At one time Mr. Douglass was travelling in the state of Pennsylvania, and was forced, on account of his colour, to ride in the baggage-car, in spite of the fact that he had paid the same price for his passage that the other passengers had paid. When some of the white passengers went into the baggage-car to console Mr. Douglass, and one of them said to him: "I am sorry, Mr. Douglass, that you have been degraded in this manner," Mr. Douglass straightened himself up on the box upon which he was sitting, and replied: "They cannot degrade Frederick Douglass. The soul that is within me no man can degrade. I am not the one that is being degraded on account of this treatment, but those who are inflicting it upon me..." (Booker T. Washington, Wikipedia)

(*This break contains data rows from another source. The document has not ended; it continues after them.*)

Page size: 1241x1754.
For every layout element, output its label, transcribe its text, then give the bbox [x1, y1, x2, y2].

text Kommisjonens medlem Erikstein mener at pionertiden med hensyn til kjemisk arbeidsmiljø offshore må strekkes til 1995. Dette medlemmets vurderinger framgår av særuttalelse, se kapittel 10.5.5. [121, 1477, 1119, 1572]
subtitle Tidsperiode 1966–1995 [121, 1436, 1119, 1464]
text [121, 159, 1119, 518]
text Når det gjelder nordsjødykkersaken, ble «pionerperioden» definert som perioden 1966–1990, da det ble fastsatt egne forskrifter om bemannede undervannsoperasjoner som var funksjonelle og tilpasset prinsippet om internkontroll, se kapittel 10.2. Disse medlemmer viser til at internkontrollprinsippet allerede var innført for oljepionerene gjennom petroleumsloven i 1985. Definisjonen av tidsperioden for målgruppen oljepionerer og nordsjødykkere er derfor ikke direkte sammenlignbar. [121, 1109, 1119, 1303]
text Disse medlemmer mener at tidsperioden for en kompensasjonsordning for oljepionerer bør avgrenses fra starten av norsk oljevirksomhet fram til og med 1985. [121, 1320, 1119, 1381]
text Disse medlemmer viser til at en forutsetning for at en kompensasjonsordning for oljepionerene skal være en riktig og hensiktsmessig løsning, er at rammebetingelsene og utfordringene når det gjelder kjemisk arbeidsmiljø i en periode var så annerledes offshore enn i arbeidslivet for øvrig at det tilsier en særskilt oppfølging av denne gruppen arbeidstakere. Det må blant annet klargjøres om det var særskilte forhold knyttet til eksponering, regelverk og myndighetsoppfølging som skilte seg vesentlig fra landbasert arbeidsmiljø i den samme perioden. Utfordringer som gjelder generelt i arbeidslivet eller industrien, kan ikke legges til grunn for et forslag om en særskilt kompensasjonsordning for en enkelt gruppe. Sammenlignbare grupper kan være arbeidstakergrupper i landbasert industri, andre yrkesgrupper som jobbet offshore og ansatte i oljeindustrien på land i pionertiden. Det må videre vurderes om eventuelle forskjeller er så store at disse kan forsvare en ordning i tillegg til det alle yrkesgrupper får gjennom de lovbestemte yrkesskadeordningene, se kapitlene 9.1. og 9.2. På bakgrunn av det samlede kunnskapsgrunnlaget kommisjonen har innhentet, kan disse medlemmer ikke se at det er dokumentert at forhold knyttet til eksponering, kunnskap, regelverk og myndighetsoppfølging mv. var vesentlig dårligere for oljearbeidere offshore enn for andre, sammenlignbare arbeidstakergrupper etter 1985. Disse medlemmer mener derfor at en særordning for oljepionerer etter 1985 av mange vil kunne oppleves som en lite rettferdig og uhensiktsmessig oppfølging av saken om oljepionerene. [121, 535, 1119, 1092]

Frederick Douglass notes in the appendix of his autobiography Narrative of the Life that he himself holds no grudge towards the religion Christianity itself. Rather, he detests his white masters in being hypocritical, and claims that they practice slaveholding religion. He then states the irony of the "Christian" white masters, thus showing the contradictions between the principles of the religion and the actions in which they were taking at that time against the slaves.

Religion has always been used as a powerful tool of control in history. Christianity, and the Bible in particular, are always molded to suit the intentions of invaders, aristocrats, or in the case of Douglass, slaveowners. The British practiced the very same thing during their period of colonization in the past, when they literally forced Indians to slavery while at the same time emphasizing a strong belief and adherence to Christianity. Douglass' experience speaks for itself: to break a slave both physical and mental tortures have to be put to use. It is brutal and at the same time pathetic to see how white slaveowners mutilate the intended good principles of Christianity in order to suit their evil deeds and doings.



"I am not the one that is being degraded on account of this treatment, but those who are inflicting it upon me." Was this what a majority of white people were doing at that time? In being hypocritical and cruel, but at the same time claiming themselves Christian, they degrade themselves as a result. It is the master, ironically, but not the slave, that was degraded. Sadly realization of such truth often proves to be slow in manifestation. Native Americans, the Aborigines, the Jews...to cast a forlorn forecast on the future of mankind based on past histories could be said, in a way, logical. Douglass' statement is the universal truth and factual accusation to all of the groups of "masters" throughout history. Will the degradation ever cease? Will the masters get to realize their mistake that what they are doing is essentially dragging themselves in mud? The naive answer would be one could but only hope that such heinous acts of atrocities would not happen in the future. The answer based on reality, however, is much darker.